Wednesday, November 4, 2015

Balada Si Bungsu di Depan Tungku

dan lihatlah ketika upik melempar sapu pada buyung. ada api keemasan pecah di mata upik yang semburat menghujam wajah bapak. bapak pergi. buyung ikut. upik sendiri.

upik seorang diri tak sadar telah dijawil jeritan kelelawar yang menggelepar di tikar pandan usang yang siap menjadi panggung penghabisan nyawa. malang nian, kelelawar digoda maut. entah sejak kapan. barang kali sejak memaksakan diri terbang, sayangnya dia cuma kuasa melompat lompat, walau tak pernah lebih dari sejengkal.

mata upik terpejam, mengumpulkan dendam. dia ingin meredam dendam dengan menyuburkan mimpi indah: padang rumput hijau, sapi sapi gemuk, sumur berlimpah air, pohon pohon raksasa yang rindang tempatnya berteduh dan mengintip hujan sambil menari dengan tubuh ringkih yang basah. namun upik hanya melihat sesuatu sekarat satu hasta di depannya.

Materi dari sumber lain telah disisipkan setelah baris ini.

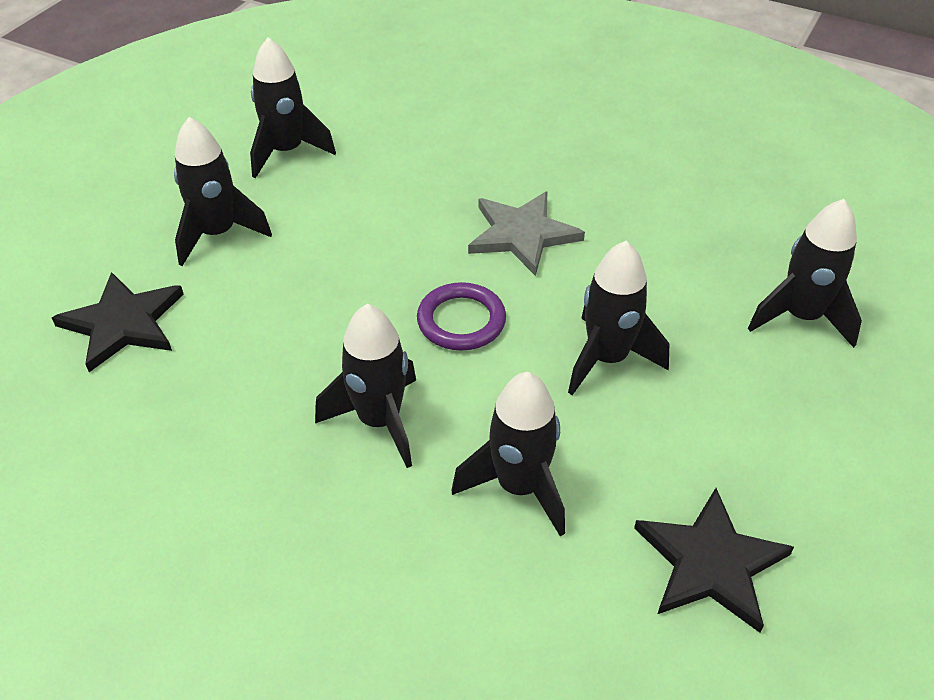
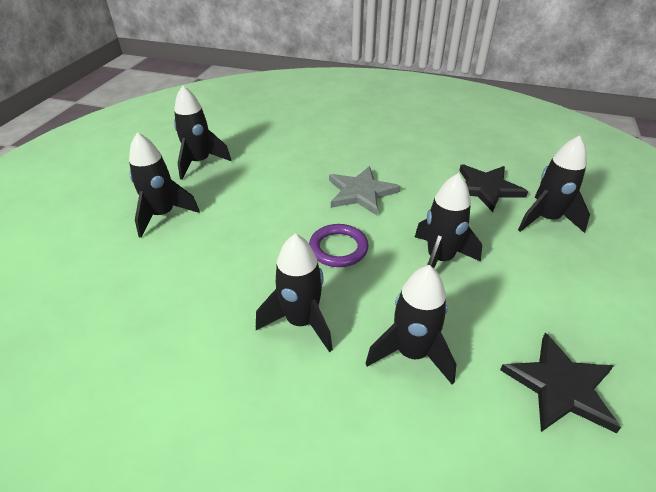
camera: 10 degrees left, 5 degrees down
(123, 323) = (103, 280): black star -> black star (485, 188)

barangkali upik tak pernah menyenangkan siapapun dengan kemilau dari hitam tubuhnya meski dia punya api dan emas di tiap persendiannya. ingin dia mandikan sekujur tubuhnya dengan kidung sunyi yang khidmat sambil menguping gurauan angin tentang dimanakah letak upik di belantara dunia. upik tak ingin berdusta dengan gemulai malu malu dan santun yang terburu buru. upik tak mau selamanya membersihkan sisa sisa bumbu di piring buyung dan bapak, hanya karena dia punya payudara dibalik baju.

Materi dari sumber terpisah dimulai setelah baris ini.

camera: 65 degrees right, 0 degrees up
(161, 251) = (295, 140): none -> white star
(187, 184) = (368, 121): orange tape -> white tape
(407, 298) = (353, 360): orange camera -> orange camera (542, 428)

jeritan kelelawar makin manja, mulut kecil bertaring yang merengek pada maut, entah dimanapun dia berada. upik ingin menggarami sayap kelelawar yang berlendir. luka. ia ingin merayu maut tanpa peduli maut mencampakkannya. ia ingin menentukan. ia akan mengatur. ia mau menghukum. ia punya kuasa menyudahi yang ingin dia akhiri. “biar kubantu melepaskan pedihmu.” setiap jengkal tubuhnya bersabda sambil menghalau dingin di depan tungku.

bara merah menyeringai, lalu menarikan geliat api ketika upik merunduk meniup. kelelawar menggelepar. berjingkat. mengejang tanpa perlu menjerit. dalam kedip mata upik yang kesekian, sekarat itu berlalu meninggalkan aroma abu.

malam ini upik membunuh dalam dahaga tahta dan puja yang menggelantung di pundaknya yang lebam ungu.